Monday, Nov. 19, 1990
From the Publisher
By Louis A. Weil III
"No one in California this fall saw any sheep being slaughtered on the roadway in honor of an arriving candidate, the way they still like to do it in Turkey. That would not go over in the shopping malls of Rancho Cucamonga." So observes TIME's West Coast bureau chief Jordan Bonfante, who should know.
Before assuming his current post in Los Angeles two years ago, Bonfante served more than 13 years as a TIME foreign correspondent -- six years based ! in Rome, seven in Paris -- and covered political campaigns from Galicia to Anatolia. This year he was charged with reporting not only the most important gubernatorial race in the nation, between Republican Pete Wilson and Democrat Dianne Feinstein, but also California congressional races and ballot initiatives. To do so, he teamed up with correspondent Jeanne McDowell and senior correspondent Edwin Reingold, who spent 11 years as Tokyo bureau chief, as well as photographer P.F. Bentley, a veteran of political campaigns in Haiti, Panama and El Salvador in addition to the U.S. The team's foreign experience gave it a rare perspective on U.S. politicking.
Many of the rituals are similar: the hominy grits served at a black church breakfast in Oakland have their counterpart in the cassoulet laid on at a campaign meeting in Toulouse.

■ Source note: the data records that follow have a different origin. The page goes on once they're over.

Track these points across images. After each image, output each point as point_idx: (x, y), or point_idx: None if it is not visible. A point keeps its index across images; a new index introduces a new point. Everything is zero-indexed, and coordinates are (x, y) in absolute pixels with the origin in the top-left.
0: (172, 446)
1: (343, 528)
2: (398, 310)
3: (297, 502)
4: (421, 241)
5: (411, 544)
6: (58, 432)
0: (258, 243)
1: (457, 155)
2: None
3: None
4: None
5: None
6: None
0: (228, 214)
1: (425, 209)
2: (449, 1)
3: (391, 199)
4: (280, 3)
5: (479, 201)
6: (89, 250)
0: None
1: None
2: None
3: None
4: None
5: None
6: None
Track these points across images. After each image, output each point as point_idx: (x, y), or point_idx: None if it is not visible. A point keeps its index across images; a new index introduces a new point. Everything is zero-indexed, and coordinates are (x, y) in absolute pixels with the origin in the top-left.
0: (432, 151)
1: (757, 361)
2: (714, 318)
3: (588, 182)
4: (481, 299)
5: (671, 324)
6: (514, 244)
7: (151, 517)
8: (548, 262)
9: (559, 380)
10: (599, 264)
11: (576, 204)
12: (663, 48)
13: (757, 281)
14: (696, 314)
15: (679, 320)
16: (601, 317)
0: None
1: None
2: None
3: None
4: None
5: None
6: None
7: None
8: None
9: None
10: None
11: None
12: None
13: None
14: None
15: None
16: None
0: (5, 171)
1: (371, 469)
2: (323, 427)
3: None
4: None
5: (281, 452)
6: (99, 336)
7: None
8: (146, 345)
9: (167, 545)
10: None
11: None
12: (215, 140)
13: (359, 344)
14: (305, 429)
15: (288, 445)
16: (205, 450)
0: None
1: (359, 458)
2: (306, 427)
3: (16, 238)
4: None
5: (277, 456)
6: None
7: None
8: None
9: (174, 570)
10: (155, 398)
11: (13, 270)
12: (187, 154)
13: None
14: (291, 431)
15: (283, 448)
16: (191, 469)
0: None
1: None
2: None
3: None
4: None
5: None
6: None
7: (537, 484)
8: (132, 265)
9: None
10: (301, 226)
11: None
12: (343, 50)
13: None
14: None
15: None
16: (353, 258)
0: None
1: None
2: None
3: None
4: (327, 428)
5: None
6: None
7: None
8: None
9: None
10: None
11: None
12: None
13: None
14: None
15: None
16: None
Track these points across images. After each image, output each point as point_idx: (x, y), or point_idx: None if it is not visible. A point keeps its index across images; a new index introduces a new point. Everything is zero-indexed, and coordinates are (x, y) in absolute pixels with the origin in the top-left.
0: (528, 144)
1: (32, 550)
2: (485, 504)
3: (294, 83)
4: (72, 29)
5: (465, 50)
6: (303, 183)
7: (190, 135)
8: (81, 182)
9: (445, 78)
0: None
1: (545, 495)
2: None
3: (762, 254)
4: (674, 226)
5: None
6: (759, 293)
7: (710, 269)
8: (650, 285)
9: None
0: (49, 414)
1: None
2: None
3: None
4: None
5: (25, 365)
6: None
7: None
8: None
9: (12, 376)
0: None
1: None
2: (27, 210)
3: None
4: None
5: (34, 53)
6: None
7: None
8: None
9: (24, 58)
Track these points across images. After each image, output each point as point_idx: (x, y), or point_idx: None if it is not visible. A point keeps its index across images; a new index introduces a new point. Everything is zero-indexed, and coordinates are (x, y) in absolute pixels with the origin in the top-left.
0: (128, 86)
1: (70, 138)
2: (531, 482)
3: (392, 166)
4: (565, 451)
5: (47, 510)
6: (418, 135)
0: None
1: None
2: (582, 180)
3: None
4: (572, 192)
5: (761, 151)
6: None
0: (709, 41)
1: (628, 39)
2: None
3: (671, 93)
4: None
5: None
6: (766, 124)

But in Europe candidates still rely on speeches at mass rallies; in California politicians talk not about districts but about television markets. More important, European politicking is ideological, while campaigning in the U.S. tends to be pragmatic. As former Italian Prime Minister Bettino Craxi once told Bonfante: "Ours is a politics of ideas. Yours is a politics of problem solving. We certainly could use more of yours, and you would be better off with at least some of ours."
On a personal level, Bonfante, McDowell, Reingold and Bentley were struck by the informality of American politicians. In California pols and reporters regularly call one another by their first names, a practice almost unheard of in Europe or Japan. In fact, the secretary of one Los Angeles politician asked our man over the telephone, "Bonfante? Is that your first name?"